BEGIN Source material

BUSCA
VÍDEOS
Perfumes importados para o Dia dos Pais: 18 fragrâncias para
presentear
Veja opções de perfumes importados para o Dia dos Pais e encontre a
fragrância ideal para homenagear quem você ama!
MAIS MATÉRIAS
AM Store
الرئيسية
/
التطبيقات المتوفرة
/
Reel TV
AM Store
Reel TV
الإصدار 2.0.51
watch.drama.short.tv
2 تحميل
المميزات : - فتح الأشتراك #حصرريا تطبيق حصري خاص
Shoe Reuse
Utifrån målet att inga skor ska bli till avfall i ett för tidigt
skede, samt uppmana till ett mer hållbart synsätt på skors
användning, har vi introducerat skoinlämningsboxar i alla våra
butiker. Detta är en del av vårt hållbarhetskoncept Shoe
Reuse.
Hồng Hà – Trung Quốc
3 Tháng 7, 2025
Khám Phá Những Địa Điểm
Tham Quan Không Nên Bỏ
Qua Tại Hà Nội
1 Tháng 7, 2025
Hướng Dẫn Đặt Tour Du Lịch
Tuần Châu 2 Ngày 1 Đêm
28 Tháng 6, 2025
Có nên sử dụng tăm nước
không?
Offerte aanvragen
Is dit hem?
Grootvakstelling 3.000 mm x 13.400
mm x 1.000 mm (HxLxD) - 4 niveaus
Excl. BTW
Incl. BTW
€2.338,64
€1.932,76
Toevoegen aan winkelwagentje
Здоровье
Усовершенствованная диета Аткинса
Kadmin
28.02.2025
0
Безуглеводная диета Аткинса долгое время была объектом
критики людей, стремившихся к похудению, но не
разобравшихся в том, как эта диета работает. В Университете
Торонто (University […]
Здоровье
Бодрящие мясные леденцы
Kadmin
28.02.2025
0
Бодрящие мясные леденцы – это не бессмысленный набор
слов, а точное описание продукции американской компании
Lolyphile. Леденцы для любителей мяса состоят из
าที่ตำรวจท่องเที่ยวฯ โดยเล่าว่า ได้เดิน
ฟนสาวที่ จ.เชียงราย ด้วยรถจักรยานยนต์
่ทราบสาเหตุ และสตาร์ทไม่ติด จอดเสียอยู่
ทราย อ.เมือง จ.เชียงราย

END Source material

Your instructions
Retype each record. Keep every character as it is.

Answer space
BUSCA
VÍDEOS
Perfumes importados para o Dia dos Pais: 18 fragrâncias para
presentear
Veja opções de perfumes importados para o Dia dos Pais e encontre a
fragrância ideal para homenagear quem você ama!
MAIS MATÉRIAS
AM Store
الرئيسية
/
التطبيقات المتوفرة
/
Reel TV
AM Store
Reel TV
الإصدار 2.0.51
watch.drama.short.tv
2 تحميل
المميزات : - فتح الأشتراك #حصرريا تطبيق حصري خاص
Shoe Reuse
Utifrån målet att inga skor ska bli till avfall i ett för tidigt
skede, samt uppmana till ett mer hållbart synsätt på skors
användning, har vi introducerat skoinlämningsboxar i alla våra
butiker. Detta är en del av vårt hållbarhetskoncept Shoe
Reuse.
Hồng Hà – Trung Quốc
3 Tháng 7, 2025
Khám Phá Những Địa Điểm
Tham Quan Không Nên Bỏ
Qua Tại Hà Nội
1 Tháng 7, 2025
Hướng Dẫn Đặt Tour Du Lịch
Tuần Châu 2 Ngày 1 Đêm
28 Tháng 6, 2025
Có nên sử dụng tăm nước
không?
Offerte aanvragen
Is dit hem?
Grootvakstelling 3.000 mm x 13.400
mm x 1.000 mm (HxLxD) - 4 niveaus
Excl. BTW
Incl. BTW
€2.338,64
€1.932,76
Toevoegen aan winkelwagentje
Здоровье
Усовершенствованная диета Аткинса
Kadmin
28.02.2025
0
Безуглеводная диета Аткинса долгое время была объектом
критики людей, стремившихся к похудению, но не
разобравшихся в том, как эта диета работает. В Университете
Торонто (University […]
Здоровье
Бодрящие мясные леденцы
Kadmin
28.02.2025
0
Бодрящие мясные леденцы – это не бессмысленный набор
слов, а точное описание продукции американской компании
Lolyphile. Леденцы для любителей мяса состоят из
าที่ตำรวจท่องเที่ยวฯ โดยเล่าว่า ได้เดิน
ฟนสาวที่ จ.เชียงราย ด้วยรถจักรยานยนต์
่ทราบสาเหตุ และสตาร์ทไม่ติด จอดเสียอยู่
ทราย อ.เมือง จ.เชียงราย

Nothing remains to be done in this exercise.